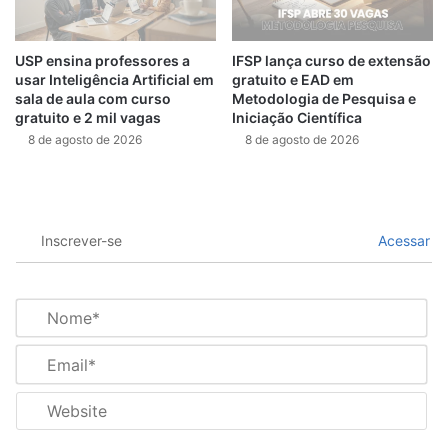
USP ensina professores a
IFSP lança curso de extensão
usar Inteligência Artificial em
gratuito e EAD em
sala de aula com curso
Metodologia de Pesquisa e
gratuito e 2 mil vagas
Iniciação Científica
8 de agosto de 2026
8 de agosto de 2026
Inscrever-se
Acessar
N
o
m
E
e
m
*
a
W
i
e
l
b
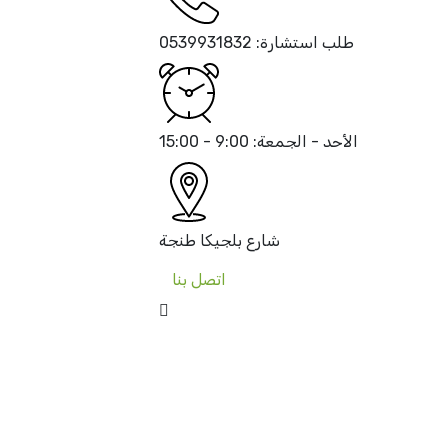
طلب استشارة:
0539931832
الأحد - الجمعة:
9:00 - 15:00
شارع بلجيكا
طنجة
اتصل بنا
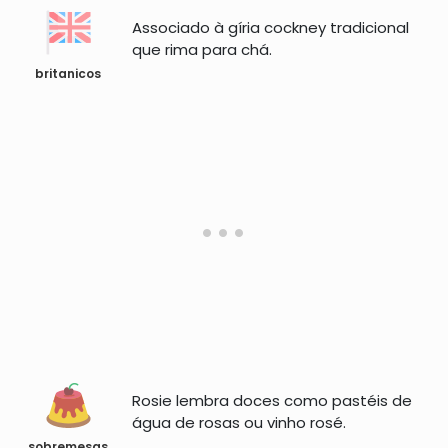
Associado à gíria cockney tradicional
que rima para chá.
britanicos
Rosie lembra doces como pastéis de
água de rosas ou vinho rosé.
sobremesas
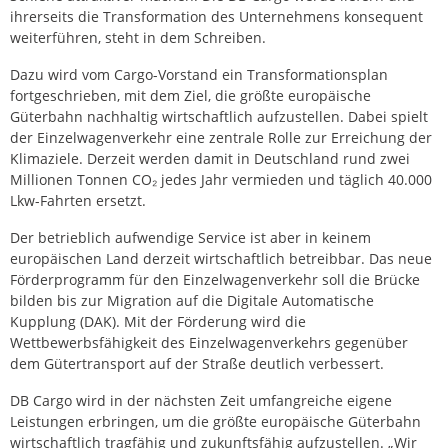
ihrerseits die Transformation des Unternehmens konsequent
weiterführen, steht in dem Schreiben.
Dazu wird vom Cargo-Vorstand ein Transformationsplan
fortgeschrieben, mit dem Ziel, die größte europäische
Güterbahn nachhaltig wirtschaftlich aufzustellen. Dabei spielt
der Einzelwagenverkehr eine zentrale Rolle zur Erreichung der
Klimaziele. Derzeit werden damit in Deutschland rund zwei
Millionen Tonnen CO₂ jedes Jahr vermieden und täglich 40.000
Lkw-Fahrten ersetzt.
Der betrieblich aufwendige Service ist aber in keinem
europäischen Land derzeit wirtschaftlich betreibbar. Das neue
Förderprogramm für den Einzelwagenverkehr soll die Brücke
bilden bis zur Migration auf die Digitale Automatische
Kupplung (DAK). Mit der Förderung wird die
Wettbewerbsfähigkeit des Einzelwagenverkehrs gegenüber
dem Gütertransport auf der Straße deutlich verbessert.
DB Cargo wird in der nächsten Zeit umfangreiche eigene
Leistungen erbringen, um die größte europäische Güterbahn
wirtschaftlich tragfähig und zukunftsfähig aufzustellen. „Wir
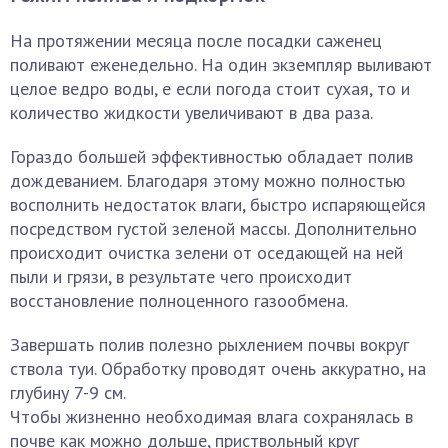
На протяжении месяца после посадки саженец
поливают еженедельно. На один экземпляр выливают
целое ведро воды, е если погода стоит сухая, то и
количество жидкости увеличивают в два раза.
Гораздо большей эффективностью обладает полив
дождеванием. Благодаря этому можно полностью
восполнить недостаток влаги, быстро испаряющейся
посредством густой зеленой массы. Дополнительно
происходит очистка зелени от оседающей на ней
пыли и грязи, в результате чего происходит
восстановление полноценного газообмена.
Завершать полив полезно рыхлением почвы вокруг
ствола туи. Обработку проводят очень аккуратно, на
глубину 7-9 см.
Чтобы жизненно необходимая влага сохранялась в
почве как можно дольше, приствольный круг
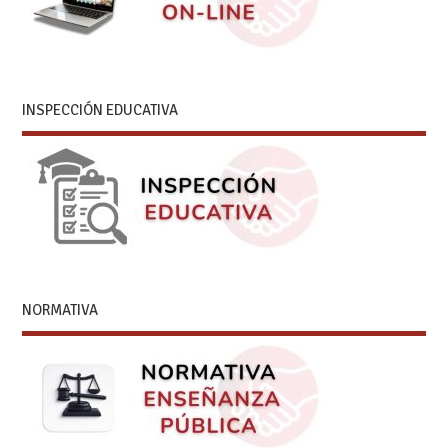
INSPECCIÓN EDUCATIVA
NORMATIVA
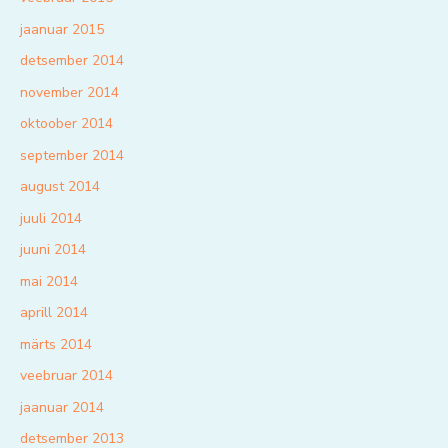
jaanuar 2015
detsember 2014
november 2014
oktoober 2014
september 2014
august 2014
juuli 2014
juuni 2014
mai 2014
aprill 2014
märts 2014
veebruar 2014
jaanuar 2014
detsember 2013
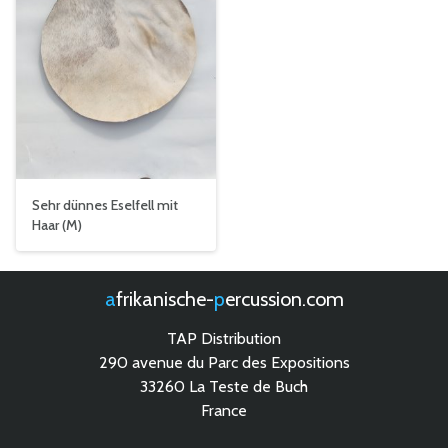
Sehr dünnes Eselfell mit
Haar (M)
afrikanische-
percussion.com
TAP Distribution
290 avenue du Parc des Expositions
33260 La Teste de Buch
France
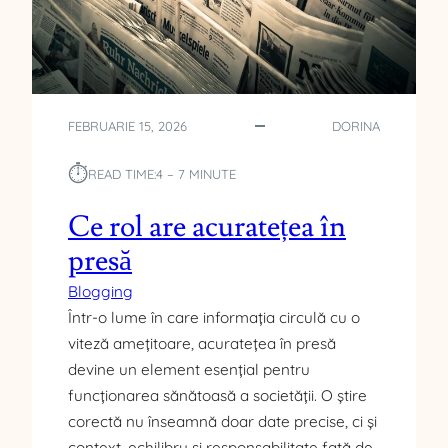
A
F
Ă
:
C
FEBRUARIE 15, 2026
DORINA
A
U
⏱︎
READ TIME:
4 – 7 MINUTE
Z
E
Ce rol are acuratețea în
F
R
presă
E
C
Blogging
V
Într-o lume în care informația circulă cu o
E
viteză amețitoare, acuratețea în presă
N
devine un element esențial pentru
T
funcționarea sănătoasă a societății. O știre
E
corectă nu înseamnă doar date precise, ci și
context, echilibru și responsabilitate față de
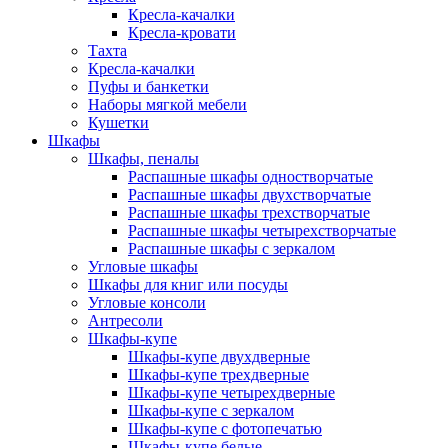
Кресла-качалки
Кресла-кровати
Тахта
Кресла-качалки
Пуфы и банкетки
Наборы мягкой мебели
Кушетки
Шкафы
Шкафы, пеналы
Распашные шкафы одностворчатые
Распашные шкафы двухстворчатые
Распашные шкафы трехстворчатые
Распашные шкафы четырехстворчатые
Распашные шкафы с зеркалом
Угловые шкафы
Шкафы для книг или посуды
Угловые консоли
Антресоли
Шкафы-купе
Шкафы-купе двухдверные
Шкафы-купе трехдверные
Шкафы-купе четырехдверные
Шкафы-купе с зеркалом
Шкафы-купе с фотопечатью
Шкафы-купе белые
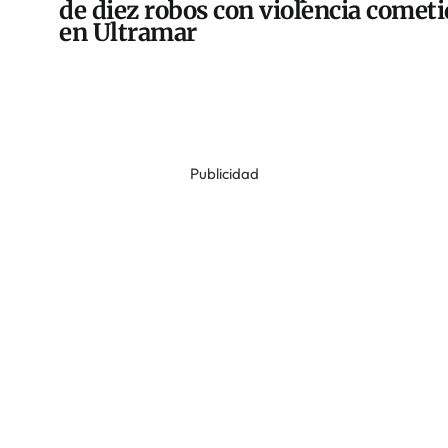
de diez robos con violencia comet
en Ultramar
Publicidad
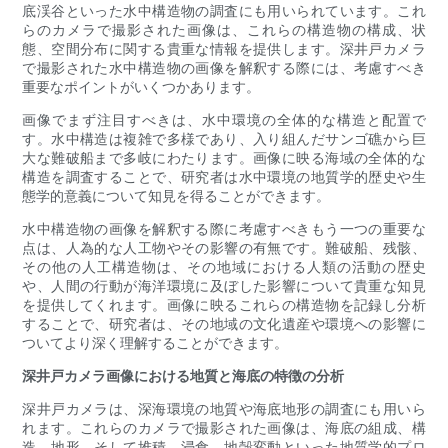
底渓谷といった水中構造物の調査にも用いられています。これ
らのカメラで撮影された画像は、これらの構造物の構成、状
態、空間分布に関する貴重な情報を提供します。深井戸カメラ
で撮影された水中構造物の画像を解釈する際には、考慮すべき
重要なポイントがいくつかあります。
画像でまず注目すべきは、水中環境の全体的な構造と配置で
す。水中構造は複雑で多様であり、入り組んだサンゴ礁から巨
大な難破船まで多岐にわたります。画像に映る海域の全体的な
構造を調査することで、研究者は水中環境の地質学的歴史や生
態学的意義について知見を得ることができます。
水中構造物の画像を解釈する際に考慮すべきもう一つの重要な
点は、人為的な人工物やその影響の有無です。難破船、残骸、
その他の人工構造物は、その地域における人類の活動の歴史
や、人間の行動が海洋環境に及ぼした影響について貴重な知見
を提供してくれます。画像に映るこれらの構造物を記録し分析
することで、研究者は、その地域の文化遺産や環境への影響に
ついてより深く理解することができます。
深井戸カメラ画像における地質と海底の特徴の分析
深井戸カメラは、深海環境の地質や海底地形の調査にも用いら
れます。これらのカメラで撮影された画像は、海底の組成、構
造、地形、そして堆積、浸食、地殻変動といった地質学的プロ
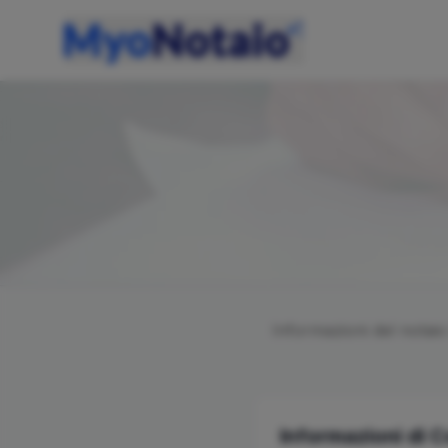
Informazioni del notai
Informazioni di 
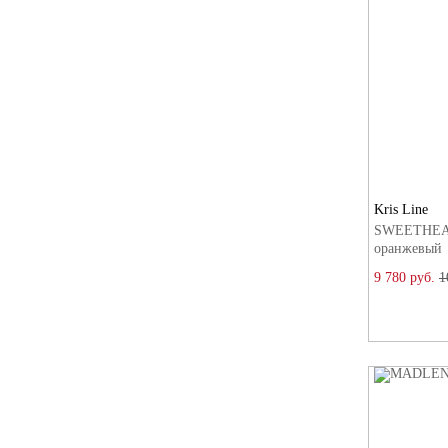
Kris Line
SWEETHEART
оранжевый
9 780 руб.
1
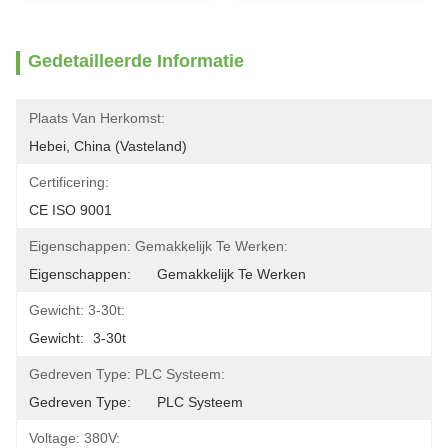
Gedetailleerde Informatie
Plaats Van Herkomst:
Hebei, China (Vasteland)
Certificering:
CE ISO 9001
Eigenschappen: Gemakkelijk Te Werken:
Eigenschappen:	Gemakkelijk Te Werken
Gewicht: 3-30t:
Gewicht:	3-30t
Gedreven Type: PLC Systeem:
Gedreven Type:	PLC Systeem
Voltage: 380V:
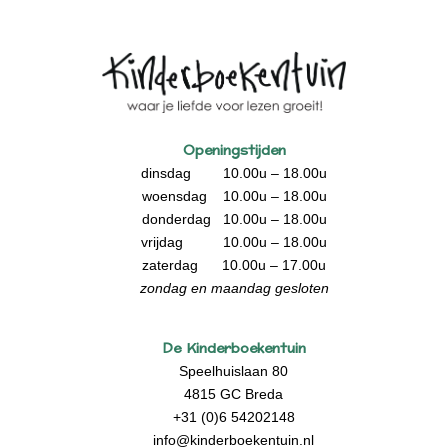
Openingstijden
dinsdag 10.00u – 18.00u
woensdag 10.00u – 18.00u
donderdag 10.00u – 18.00u
vrijdag 10.00u – 18.00u
zaterdag 10.00u – 17.00u
zondag en maandag gesloten
De Kinderboekentuin
Speelhuislaan 80
4815 GC Breda
+31 (0)6 54202148
info@kinderboekentuin.nl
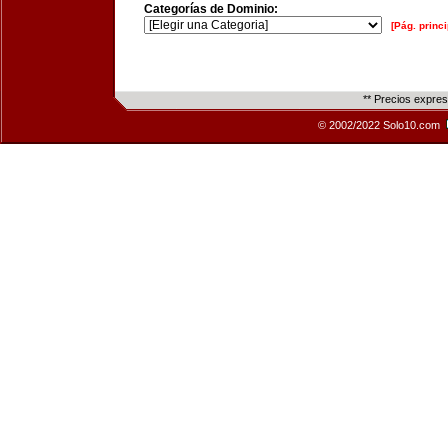
Categorías de Dominio:
[Pág. princi
** Precios expre
© 2002/2022 Solo10.com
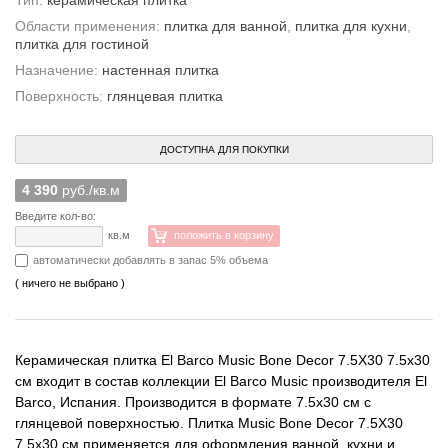
Тип:
керамическая плитка
Области применения:
плитка для ванной
,
плитка для кухни
,
плитка для гостиной
Назначение:
настенная плитка
Поверхность:
глянцевая плитка
ДОСТУПНА ДЛЯ ПОКУПКИ
4 390
руб./кв.м
Введите кол-во:
кв.м
положить в корзину
автоматически добавлять в запас 5% объема
( ничего не выбрано )
Керамическая плитка El Barco Music Bone Decor 7.5X30 7.5x30
см входит в состав коллекции El Barco Music производителя El
Barco, Испания. Производится в формате 7.5x30 см с
глянцевой поверхностью. Плитка Music Bone Decor 7.5X30
7.5x30 см применяется для оформления ванной, кухни и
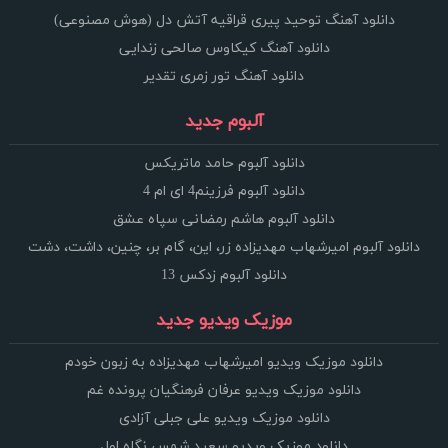
دانلود آهنگ توحید پیری قراقیه آتش دل (هوش مصنوعی)
دانلود آهنگ کیکاوس صالحی زندایی
دانلود آهنگ تور زمری تقدیر
آلبوم جدید
دانلود آلبوم حامد ماتریکس
دانلود آلبوم فرزینم4 ای ام 4
دانلود آلبوم هاشم رمضانی سپاه عشق
دانلود آلبوم امیرشهاب مهدیزاده زر، این، گام بر، چنین، داشت، دشت
دانلود آلبوم زدکس 13
موزیک ویدیو جدید
دانلود موزیک ویدیو امیرشهاب مهدیزاده به زبون خودم
دانلود موزیک ویدیو عرفان فرهنگیان پرونده غم
دانلود موزیک ویدیو علی جبلی آزادی
دانلود موزیک ویدیو سعید شمس نگاه اول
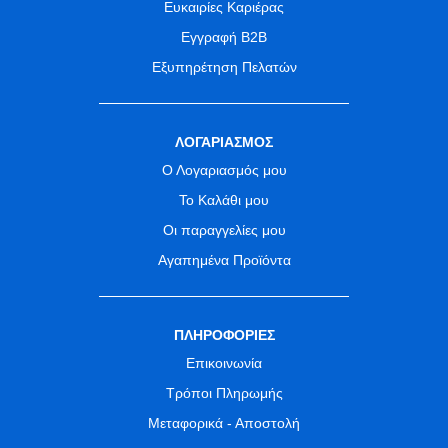
Ευκαιρίες Καριέρας
Εγγραφή B2B
Εξυπηρέτηση Πελατών
ΛΟΓΑΡΙΑΣΜΟΣ
Ο Λογαριασμός μου
Το Καλάθι μου
Οι παραγγελίες μου
Αγαπημένα Προϊόντα
ΠΛΗΡΟΦΟΡΙΕΣ
Επικοινωνία
Τρόποι Πληρωμής
Μεταφορικά - Αποστολή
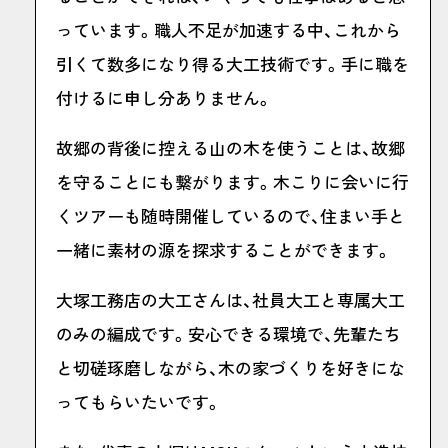
っています。職人不足が加速する中、これから
引くて数多になり得る大工技術です。手に職を
付けるに申し分ありません。
故郷の背後に控える山の木を使うことは、故郷
を守ることにも繋がります。木こりに会いに行
くツアーも随時開催しているので、住まい手と
一緒に素材の源を探求することができます。
大塚工務店の大工さんは、社員大工と専属大工
のみの編成です。安心できる環境で、先輩たち
と切磋琢磨しながら、木の家づくりを好きにな
ってもらいたいです。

******************************

**Request**
Output, line for line and exactly, the records above from their first line through the one with "Leistungen erbringen, um", both ends included, but no pictures.

**Response**
USP ensina professores a
IFSP lança curso de extensão
usar Inteligência Artificial em
gratuito e EAD em
sala de aula com curso
Metodologia de Pesquisa e
gratuito e 2 mil vagas
Iniciação Científica
8 de agosto de 2026
8 de agosto de 2026
Inscrever-se
Acessar
N
o
m
E
e
m
*
a
W
i
e
l
b
طلب استشارة:
0539931832
الأحد - الجمعة:
9:00 - 15:00
شارع بلجيكا
طنجة
اتصل بنا
Associado à gíria cockney tradicional
que rima para chá.
britanicos
Rosie lembra doces como pastéis de
água de rosas ou vinho rosé.
sobremesas
ihrerseits die Transformation des Unternehmens konsequent
weiterführen, steht in dem Schreiben.
Dazu wird vom Cargo-Vorstand ein Transformationsplan
fortgeschrieben, mit dem Ziel, die größte europäische
Güterbahn nachhaltig wirtschaftlich aufzustellen. Dabei spielt
der Einzelwagenverkehr eine zentrale Rolle zur Erreichung der
Klimaziele. Derzeit werden damit in Deutschland rund zwei
Millionen Tonnen CO₂ jedes Jahr vermieden und täglich 40.000
Lkw-Fahrten ersetzt.
Der betrieblich aufwendige Service ist aber in keinem
europäischen Land derzeit wirtschaftlich betreibbar. Das neue
Förderprogramm für den Einzelwagenverkehr soll die Brücke
bilden bis zur Migration auf die Digitale Automatische
Kupplung (DAK). Mit der Förderung wird die
Wettbewerbsfähigkeit des Einzelwagenverkehrs gegenüber
dem Gütertransport auf der Straße deutlich verbessert.
DB Cargo wird in der nächsten Zeit umfangreiche eigene
Leistungen erbringen, um die größte europäische Güterbahn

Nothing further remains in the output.